B. Non-destructive tests on reinforcement steel:

  • Magnet scanners: Magnet scanners’ function is based on the interaction of the reinforcement bars and a low frequency electromagnetic field. The detection depth is up to 40 cm. The method is applied to:
    • Detect reinforcement bars.
    • Estimation of the bars’ diameters.
    • Estimation of the concrete’s cover.
  • Eddy Current Testing: The steel is exposed to electric current. Defects such as cracks disrupt the path of eddy currents and weaken their strength, allowing for their detection. The detection depth is up to 10 cm. The interpretation of these changes gives information about:
    • The imperfections and surface cracks on the steel.
    • The hardness of the steel.
    • The paint thicknesses.
  • Pulse Response Analysis:  The steel is exposed to AC current. The current’s frequency is alternating between low and high values and the results are interpreted with an advanced & inovative system. The detection depth range is up to 10 cm or more. It is applied to:
    • Estimate the reinforcement bars’ corrosion rate.
    • Estimate the concrete’s resistivity.
    • Measure the half-cell potential.
  • Leeb rebound hardness test: A defined mass impacts with a known energy on steel. The steel’s hardness is estimated by the energy loss after the impact.

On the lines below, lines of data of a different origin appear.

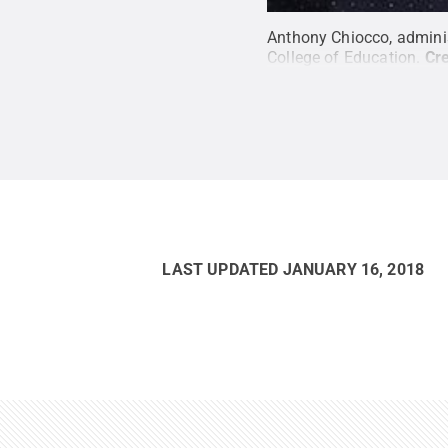
Anthony Chiocco, adminis
College of Education.
Cre
LAST UPDATED
JANUARY 16, 2018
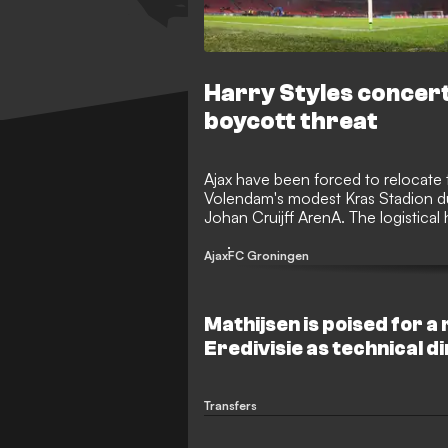
Harry Styles concert
boycott threat
Ajax have been forced to relocate t
Volendam's modest Kras Stadion due
Johan Cruijff ArenA. The logistical
sporting crisis as their opponents,
fixture.
Ajax
FC Groningen
Mathijsen is poised for a 
Eredivisie as technical d
Transfers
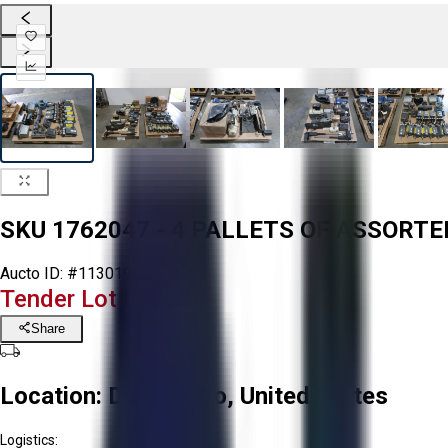
SKU 1762047 - 4 PALLETS OF ASSORT
Aucto ID:
#113019
Tender Lot Ended
Share
Location:
Delta, Ohio, United States
Logistics:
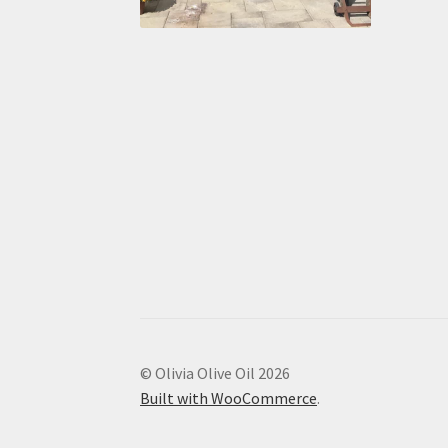
© Olivia Olive Oil 2026
Built with WooCommerce
.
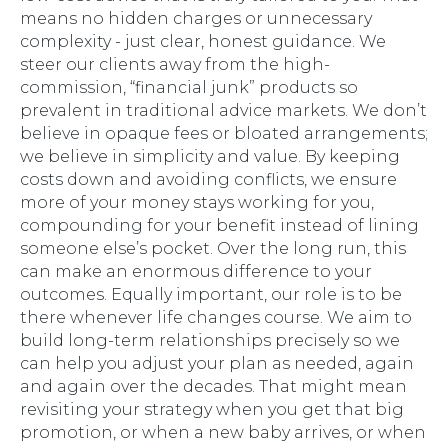
means no hidden charges or unnecessary
complexity - just clear, honest guidance. We
steer our clients away from the high-
commission, “financial junk” products so
prevalent in traditional advice markets. We don’t
believe in opaque fees or bloated arrangements;
we believe in simplicity and value. By keeping
costs down and avoiding conflicts, we ensure
more of your money stays working for you,
compounding for your benefit instead of lining
someone else’s pocket. Over the long run, this
can make an enormous difference to your
outcomes. Equally important, our role is to be
there whenever life changes course. We aim to
build long-term relationships precisely so we
can help you adjust your plan as needed, again
and again over the decades. That might mean
revisiting your strategy when you get that big
promotion, or when a new baby arrives, or when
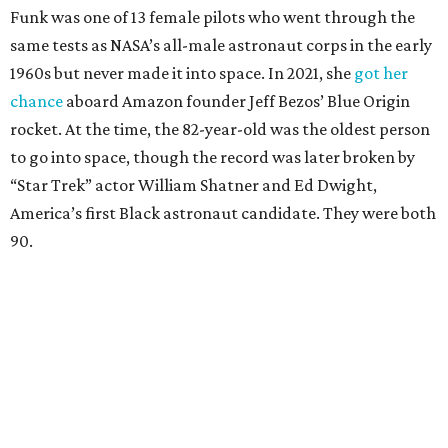
Funk was one of 13 female pilots who went through the
same tests as NASA’s all-male astronaut corps in the early
1960s but never made it into space. In 2021, she
got her
chance
aboard Amazon founder Jeff Bezos’ Blue Origin
rocket. At the time, the 82-year-old was the oldest person
to go into space, though the record was later broken by
“Star Trek” actor William Shatner and Ed Dwight,
America’s first Black astronaut candidate. They were both
90.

  • Method UCI (Ultrasonic Contact Impedance): This method is performed by a device containing an oscillating mass that comes in contact with the steel. Following this, the surface hardness is estimated as a function of the change in natural frequency of the oscillator, before and after the impact.
  • Wenner method: Electric current is applied to two positions on the concrete’s surface. The voltage response of a corroded bar is different when compared to a non-corroded one. The method is applied to:
    • Detect rebar’s corrosion.
    • Measure rebar’s corrosion potential.
    • Measure rebar’s corrosion rate.
    • Measure the concrete’s resistivity.